MARINE LE PEN, CETTE FACTIEUSE CANDIDATE À L'ÉLYSÉE.

Marine Le Pen  partage "le constat" et "l'affliction" des généraux auteurs de la tribune publiée le 21 avril dernier dans l'hebdomadaire d'extrême droite Valeurs Actuelles.

Elle les appelle "à la rejoindre dans la bataille pour la France."

Que dit cette tribune ?

Je cite : "...le laxisme continuera à se répandre inexorablement dans la société, provoquant au final une explosion et l'intervention de nos camarades d'active dans une mission périlleuse de protection de nos valeurs civilisationnelles et de sauvegarde de nos compatriotes sur le territoire national" ; "Demain la guerre civile mettra un terme à ce chaos croissant, et les morts...se compteront par milliers".

Le mot de République est absent de ce texte.

Ces généraux promettent, sur une base nationaliste et ethnique blanche, des fleuves de sang dans notre pays.

Ils sont une vingtaine, en deuxième section, proches de la retraite mais qui peuvent toujours être rappelés.

La plupart sont, soit élu FN au conseil régional d'Occitanie ou candidats du Front National à des élections locales, soit connus pour leurs opinions d'extrême droite.

La date de parution choisie par Valeurs Actuelles est tout sauf innocente : le 21 avril 2021 est le 19ème anniversaire de l'accession de Jean-Marie Le Pen au second tour de l'élection présidentielle, ainsi que le 60ème anniversaire de la tentative de putsch des quatre généraux pro-Algérie française à Alger contre le général De Gaulle.

A rebours de son entreprise mensongère de dédiabolisation et de normalisation du Front National (qui est l'exact contraire d'un "Rassemblement"), Marine Le Pen tombe le masque.

Comme l'a déclaré le premier ministre Jean Castex, "chassez le naturel, il revient au galop".

Le naturel n'a jamais été chassé en réalité.

Derrière ses efforts visibles pour tenter d'apparaître pour ce qu'elle n'est pas, Marine Le Pen est toujours entourée de néonazis et de néofacsistes tels que Frédéric Chatillon et Axel Loustau, ce dernier étant de surcroit conseiller régional FN en Ile de France.

Par ailleurs, Jean-Marie Le Pen vient tout juste de déclarer que sa fille faisait un sans-faute dans sa campagne électorale présidentielle.

Le gouvernement a réagi trop tardivement à cette tribune.

Depuis, le chef d'état-major des Armées a annoncé que ces généraux devraient être radiés de l'armée, et les 4 officiers et 14 soldats d'active identifiés parmi les signataires subir des sanctions disciplinaires militaires, dans le cadre d'une procédure exceptionnelle lancée par la ministre de la Défense.

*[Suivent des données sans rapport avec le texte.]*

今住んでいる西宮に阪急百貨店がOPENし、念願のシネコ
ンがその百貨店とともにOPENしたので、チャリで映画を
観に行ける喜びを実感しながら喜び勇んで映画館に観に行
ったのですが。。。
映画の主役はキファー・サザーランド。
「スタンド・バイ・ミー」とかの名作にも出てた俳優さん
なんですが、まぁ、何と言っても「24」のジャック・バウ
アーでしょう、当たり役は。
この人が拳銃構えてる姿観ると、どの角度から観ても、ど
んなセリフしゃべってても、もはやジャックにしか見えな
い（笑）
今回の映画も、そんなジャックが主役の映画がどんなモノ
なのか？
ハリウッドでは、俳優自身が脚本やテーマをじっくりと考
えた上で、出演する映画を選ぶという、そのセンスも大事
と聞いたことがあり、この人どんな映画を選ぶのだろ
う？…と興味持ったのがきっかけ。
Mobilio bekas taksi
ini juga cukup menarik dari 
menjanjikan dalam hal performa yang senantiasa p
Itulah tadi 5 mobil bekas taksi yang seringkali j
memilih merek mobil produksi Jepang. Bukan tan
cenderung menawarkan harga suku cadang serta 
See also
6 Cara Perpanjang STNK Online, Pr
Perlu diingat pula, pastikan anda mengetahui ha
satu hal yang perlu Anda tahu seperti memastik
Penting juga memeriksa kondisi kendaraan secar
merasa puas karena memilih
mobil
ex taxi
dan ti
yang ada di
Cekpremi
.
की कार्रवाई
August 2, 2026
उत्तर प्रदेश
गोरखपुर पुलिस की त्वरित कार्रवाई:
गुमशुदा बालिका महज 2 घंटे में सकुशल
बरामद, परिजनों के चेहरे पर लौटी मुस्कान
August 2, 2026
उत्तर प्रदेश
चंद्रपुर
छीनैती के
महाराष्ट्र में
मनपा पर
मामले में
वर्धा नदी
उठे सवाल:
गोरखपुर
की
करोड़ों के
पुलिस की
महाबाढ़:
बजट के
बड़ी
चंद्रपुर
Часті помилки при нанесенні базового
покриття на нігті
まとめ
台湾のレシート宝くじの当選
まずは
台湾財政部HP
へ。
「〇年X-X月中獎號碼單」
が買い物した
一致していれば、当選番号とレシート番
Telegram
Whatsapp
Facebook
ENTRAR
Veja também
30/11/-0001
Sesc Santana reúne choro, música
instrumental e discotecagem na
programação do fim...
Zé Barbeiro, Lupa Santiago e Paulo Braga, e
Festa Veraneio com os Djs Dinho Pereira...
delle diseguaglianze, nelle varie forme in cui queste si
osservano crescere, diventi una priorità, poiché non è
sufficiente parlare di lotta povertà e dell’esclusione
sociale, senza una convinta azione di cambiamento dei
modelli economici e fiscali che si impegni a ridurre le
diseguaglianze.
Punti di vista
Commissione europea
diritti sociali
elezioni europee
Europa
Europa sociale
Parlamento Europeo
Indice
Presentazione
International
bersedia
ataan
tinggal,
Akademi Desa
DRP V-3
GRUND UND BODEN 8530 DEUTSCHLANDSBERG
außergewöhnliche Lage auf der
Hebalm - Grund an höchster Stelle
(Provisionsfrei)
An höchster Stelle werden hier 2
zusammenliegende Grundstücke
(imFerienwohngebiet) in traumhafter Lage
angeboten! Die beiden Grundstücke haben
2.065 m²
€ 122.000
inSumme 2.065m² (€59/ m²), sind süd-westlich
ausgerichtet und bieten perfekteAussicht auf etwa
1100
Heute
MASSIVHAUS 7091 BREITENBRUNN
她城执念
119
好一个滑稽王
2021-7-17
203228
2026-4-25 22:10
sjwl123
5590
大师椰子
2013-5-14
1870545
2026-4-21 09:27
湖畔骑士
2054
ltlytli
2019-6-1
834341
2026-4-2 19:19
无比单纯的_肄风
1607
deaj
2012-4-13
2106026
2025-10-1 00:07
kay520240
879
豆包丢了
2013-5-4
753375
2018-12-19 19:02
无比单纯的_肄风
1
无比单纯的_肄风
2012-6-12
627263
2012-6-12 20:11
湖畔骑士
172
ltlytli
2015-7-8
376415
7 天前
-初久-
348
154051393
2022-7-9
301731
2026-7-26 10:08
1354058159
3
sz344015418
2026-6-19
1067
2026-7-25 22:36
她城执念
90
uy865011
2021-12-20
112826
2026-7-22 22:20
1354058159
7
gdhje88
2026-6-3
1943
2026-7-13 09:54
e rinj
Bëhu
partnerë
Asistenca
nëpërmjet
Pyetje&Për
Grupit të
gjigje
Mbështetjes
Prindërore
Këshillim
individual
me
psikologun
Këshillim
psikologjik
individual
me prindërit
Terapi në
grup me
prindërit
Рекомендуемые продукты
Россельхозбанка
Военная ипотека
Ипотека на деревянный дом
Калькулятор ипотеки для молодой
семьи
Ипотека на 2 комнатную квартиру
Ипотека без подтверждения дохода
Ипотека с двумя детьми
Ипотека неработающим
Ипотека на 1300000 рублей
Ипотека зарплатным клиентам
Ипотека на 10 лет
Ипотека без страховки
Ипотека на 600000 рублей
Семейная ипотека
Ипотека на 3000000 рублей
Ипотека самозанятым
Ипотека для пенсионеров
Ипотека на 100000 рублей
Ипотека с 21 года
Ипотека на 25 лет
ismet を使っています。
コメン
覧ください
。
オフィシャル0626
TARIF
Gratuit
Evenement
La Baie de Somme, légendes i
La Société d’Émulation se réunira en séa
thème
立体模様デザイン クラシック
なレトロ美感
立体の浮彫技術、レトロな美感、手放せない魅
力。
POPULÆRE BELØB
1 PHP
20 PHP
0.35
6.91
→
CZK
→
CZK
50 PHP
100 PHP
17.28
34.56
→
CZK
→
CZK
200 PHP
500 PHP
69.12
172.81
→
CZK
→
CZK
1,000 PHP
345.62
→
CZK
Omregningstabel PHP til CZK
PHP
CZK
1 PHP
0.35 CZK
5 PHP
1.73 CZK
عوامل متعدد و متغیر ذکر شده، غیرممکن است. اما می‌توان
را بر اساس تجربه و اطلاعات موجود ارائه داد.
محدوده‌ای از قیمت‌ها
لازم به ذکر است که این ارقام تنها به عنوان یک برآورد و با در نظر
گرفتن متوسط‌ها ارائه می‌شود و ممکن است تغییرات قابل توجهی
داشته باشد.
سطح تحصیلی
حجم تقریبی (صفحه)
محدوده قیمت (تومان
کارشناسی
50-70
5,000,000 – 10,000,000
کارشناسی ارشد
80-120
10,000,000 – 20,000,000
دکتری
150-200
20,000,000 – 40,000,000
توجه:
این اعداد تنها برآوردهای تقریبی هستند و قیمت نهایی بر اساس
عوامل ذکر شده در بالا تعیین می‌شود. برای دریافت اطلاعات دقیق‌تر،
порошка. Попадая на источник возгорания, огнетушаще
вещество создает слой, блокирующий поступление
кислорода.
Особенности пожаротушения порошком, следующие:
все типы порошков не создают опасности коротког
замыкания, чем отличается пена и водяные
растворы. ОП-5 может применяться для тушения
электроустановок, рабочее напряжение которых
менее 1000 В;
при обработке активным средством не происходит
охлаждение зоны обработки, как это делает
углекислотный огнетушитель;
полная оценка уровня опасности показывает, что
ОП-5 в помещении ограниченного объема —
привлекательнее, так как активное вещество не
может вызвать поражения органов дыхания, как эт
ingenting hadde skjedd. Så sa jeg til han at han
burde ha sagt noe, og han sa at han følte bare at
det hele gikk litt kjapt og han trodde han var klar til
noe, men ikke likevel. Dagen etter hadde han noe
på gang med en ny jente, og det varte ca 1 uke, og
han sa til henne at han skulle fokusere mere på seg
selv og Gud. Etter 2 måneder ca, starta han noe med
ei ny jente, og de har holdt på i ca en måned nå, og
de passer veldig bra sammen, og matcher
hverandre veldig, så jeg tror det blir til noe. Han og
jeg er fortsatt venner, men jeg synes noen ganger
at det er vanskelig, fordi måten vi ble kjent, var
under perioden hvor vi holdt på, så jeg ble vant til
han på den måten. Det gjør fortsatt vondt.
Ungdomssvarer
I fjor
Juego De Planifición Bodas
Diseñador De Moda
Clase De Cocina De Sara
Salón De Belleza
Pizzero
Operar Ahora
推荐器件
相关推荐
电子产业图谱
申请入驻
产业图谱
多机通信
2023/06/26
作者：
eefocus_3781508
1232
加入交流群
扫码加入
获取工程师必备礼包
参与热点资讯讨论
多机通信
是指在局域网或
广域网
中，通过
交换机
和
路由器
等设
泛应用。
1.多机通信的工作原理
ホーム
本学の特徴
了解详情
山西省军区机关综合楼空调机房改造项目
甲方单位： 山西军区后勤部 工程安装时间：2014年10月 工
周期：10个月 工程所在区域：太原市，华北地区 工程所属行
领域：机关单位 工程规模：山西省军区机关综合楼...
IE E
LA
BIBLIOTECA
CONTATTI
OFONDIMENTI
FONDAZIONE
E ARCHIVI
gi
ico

C'est la moindre des choses.

Les députés français et européens de La France Insoumise ont, tout à fait à juste titre, saisi le procureur de la République de Paris afin qu'il engage des poursuites pénales pour "provocation à la désobéissance de militaires".

Sur le fond de l'affaire, il n'y a pas lieu de dissocier le non-respect par ces militaires de leur devoir de réserve de la nature factieuse d'extrême droite de leurs propos.

C'est parce qu'ils sont des factieux d'extrême droite qu'ils ont violé le statut général des militaires figurant dans le code de la défense.

C'est parce qu'ils ont violé le statut général des militaires qu'ils sont des factieux d'extrême droite.

Marine Le Pen renoue là avec les fondamentaux de son parti politique.

C'est tout sauf un hasard si elle a soutenu jusqu'au bout Donald Trump, ne désapprouvant que du bout des lèvres l'invasion factieuse du Capitole à Washington.

Elle vient tout juste de s'ériger comme "la présidente de la paix civile...".

C'est aussi crédible qu'une infox annonçant que le pape allait devenir protestant.

L'écrivain algérien Kamel Daoud déclarait "qu'il fallait couper le sifflet aux extrémistes."

Il a raison.

Il parlait des islamo-fascistes.

Sa phrase s'applique tout autant aux extrémistes de droite dont Marine Le Pen est la figure de proue.